A beautiful edible crab apple with striking red flowers, bronze-red leaves, and red-fleshed apples!

  • Vigour: Medium (Reasonable amount of woody growth, required good training)
  • Precociousness: Medium (often fruits in 1 year after grafting)
  • Resistances: Shows resistance to woolly aphids, and powdery mildew
  • Size of fruit: Crab
  • Flowering: Early
  • Fruiting: Early
  • Cropping: Medium to heavy
  • Ploidy: Diploid (?)
  • Flesh colour: Red
  • Leaf colour: Red-bronze (maturing to grey-green in late season)
  • Parentage: Unknown (member of Malus x Purpurea?)
  • Descendants: Magnus Summer Surprise
  • Biennialism: None observed
  • Growth habit: Standard V
  • Self-fertile: No

The Huonville Crab, first discovered in Huonville, Tasmania (Australia) by Robert Magnus in 1989 as a chance seedling tree, that

"...[was] About 10m high, it had distinctive purplish green leaves, and was loaded with of golfball-size bright red apples that had a deep red flesh when bitten into." - Robert Magnus, Woodbridge Fruit Trees

Noted for it's bright red skin that remains unblemished, scarlet red flesh, and dessert-like qualities (as compared with standard crab apples that is), it is quite sweet and acidic, with the acidity waning in storage.

However despite it's striking appearance, it lacks the complexity found in some most true dessert apples, and has been noted as being hit or miss in regards to the tendency for red-fleshed apples to have berry flavours.

It flowers early with large bright red flowers, and high levels of pollen, and as such has been noted to be a very good pollinator, especially for other early varieties, but with manual pollination seems very compatible with almost all varieties.

Leaves start as a red-bronze, slowing becoming a grey-green as they mature later in the season, and wood is a dark red-brown. Inner wood is distinctly red, as can be seen when collecting scion-wood (or grafting it).

As is similar in may crab varieties, it will tend towards heavier cropping, and little to no described biennialism.
Fruits are smallish (between 20-50mm) and so high crop loads appear to do little to no damage on established trees.

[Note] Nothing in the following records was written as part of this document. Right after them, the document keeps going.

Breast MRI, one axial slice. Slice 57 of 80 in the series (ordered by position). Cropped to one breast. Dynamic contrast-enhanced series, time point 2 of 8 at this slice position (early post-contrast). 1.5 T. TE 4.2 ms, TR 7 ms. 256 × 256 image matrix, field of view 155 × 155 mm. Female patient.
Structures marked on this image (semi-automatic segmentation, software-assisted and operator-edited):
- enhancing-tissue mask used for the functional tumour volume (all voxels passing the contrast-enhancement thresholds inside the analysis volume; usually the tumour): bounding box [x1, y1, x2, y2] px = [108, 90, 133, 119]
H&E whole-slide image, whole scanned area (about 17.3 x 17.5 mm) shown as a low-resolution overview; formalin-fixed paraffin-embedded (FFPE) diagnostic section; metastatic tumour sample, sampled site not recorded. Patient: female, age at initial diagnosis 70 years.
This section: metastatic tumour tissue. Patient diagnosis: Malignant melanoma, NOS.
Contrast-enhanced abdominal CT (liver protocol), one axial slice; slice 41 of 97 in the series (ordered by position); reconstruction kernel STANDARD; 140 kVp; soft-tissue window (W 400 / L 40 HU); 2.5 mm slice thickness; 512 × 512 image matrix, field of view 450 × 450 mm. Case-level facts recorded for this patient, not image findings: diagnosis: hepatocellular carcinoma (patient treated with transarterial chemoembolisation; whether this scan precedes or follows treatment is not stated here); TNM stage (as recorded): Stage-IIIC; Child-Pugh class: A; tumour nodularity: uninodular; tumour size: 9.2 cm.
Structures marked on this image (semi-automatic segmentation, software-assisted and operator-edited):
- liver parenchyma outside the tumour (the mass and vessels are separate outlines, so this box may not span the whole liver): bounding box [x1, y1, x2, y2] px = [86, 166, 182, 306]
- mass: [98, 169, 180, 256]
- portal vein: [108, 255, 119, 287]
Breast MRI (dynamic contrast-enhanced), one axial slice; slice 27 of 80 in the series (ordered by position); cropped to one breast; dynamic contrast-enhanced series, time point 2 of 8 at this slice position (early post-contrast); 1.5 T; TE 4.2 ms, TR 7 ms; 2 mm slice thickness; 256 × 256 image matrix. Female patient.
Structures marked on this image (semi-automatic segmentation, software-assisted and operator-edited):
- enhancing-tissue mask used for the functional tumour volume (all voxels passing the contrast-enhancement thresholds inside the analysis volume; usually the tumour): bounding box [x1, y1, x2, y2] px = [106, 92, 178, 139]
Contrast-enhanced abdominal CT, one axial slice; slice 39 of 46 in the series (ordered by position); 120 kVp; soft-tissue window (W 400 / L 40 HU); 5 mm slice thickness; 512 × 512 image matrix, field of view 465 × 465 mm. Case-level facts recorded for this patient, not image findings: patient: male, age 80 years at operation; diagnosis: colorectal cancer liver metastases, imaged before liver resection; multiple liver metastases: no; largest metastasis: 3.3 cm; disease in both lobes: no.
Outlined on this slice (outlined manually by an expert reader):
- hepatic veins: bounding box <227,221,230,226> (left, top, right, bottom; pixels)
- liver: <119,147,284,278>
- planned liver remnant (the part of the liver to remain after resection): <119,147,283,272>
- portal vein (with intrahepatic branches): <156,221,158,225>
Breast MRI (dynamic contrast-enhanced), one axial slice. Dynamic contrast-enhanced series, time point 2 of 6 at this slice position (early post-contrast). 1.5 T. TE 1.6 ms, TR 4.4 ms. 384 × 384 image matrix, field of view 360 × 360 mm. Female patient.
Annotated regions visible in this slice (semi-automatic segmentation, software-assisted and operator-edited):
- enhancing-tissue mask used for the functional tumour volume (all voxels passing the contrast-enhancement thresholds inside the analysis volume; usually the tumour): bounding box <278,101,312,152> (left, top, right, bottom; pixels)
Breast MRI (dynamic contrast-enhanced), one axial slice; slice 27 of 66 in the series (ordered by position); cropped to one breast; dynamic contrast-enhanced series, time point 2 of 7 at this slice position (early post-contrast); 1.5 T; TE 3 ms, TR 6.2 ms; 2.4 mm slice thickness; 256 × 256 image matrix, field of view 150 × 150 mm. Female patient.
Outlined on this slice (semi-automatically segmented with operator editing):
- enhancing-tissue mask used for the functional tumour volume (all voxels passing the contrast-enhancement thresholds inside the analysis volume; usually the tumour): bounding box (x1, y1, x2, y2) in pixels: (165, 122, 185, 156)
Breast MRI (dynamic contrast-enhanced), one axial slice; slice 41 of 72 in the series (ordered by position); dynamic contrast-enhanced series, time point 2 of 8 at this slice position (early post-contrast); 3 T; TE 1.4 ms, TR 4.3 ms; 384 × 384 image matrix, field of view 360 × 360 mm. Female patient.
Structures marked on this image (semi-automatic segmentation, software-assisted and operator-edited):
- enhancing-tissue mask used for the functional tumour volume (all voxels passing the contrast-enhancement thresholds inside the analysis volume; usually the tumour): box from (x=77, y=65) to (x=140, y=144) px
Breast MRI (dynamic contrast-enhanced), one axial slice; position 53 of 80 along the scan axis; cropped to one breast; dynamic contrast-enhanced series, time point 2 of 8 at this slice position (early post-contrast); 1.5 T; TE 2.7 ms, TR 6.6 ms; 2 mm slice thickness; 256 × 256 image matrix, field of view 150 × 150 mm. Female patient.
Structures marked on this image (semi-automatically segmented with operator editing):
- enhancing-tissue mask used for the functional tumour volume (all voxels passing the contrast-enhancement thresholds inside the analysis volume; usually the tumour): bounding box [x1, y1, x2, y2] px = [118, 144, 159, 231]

It's also noteworthy that while the exact parentage is unknown, there are many species of wild red-fleshed crab apple that are unique to Tasmania (and the Huonville region in particular), including many in the Malus x Purpurea family (such as the patented Wychwood Ruby), having many similar traits, but being more crab-like, and so may share some lineage with the Huonville Crab!

The Huonville Crab is also noted for being the parent of the much improved variety, the Magnus Summer Surprise.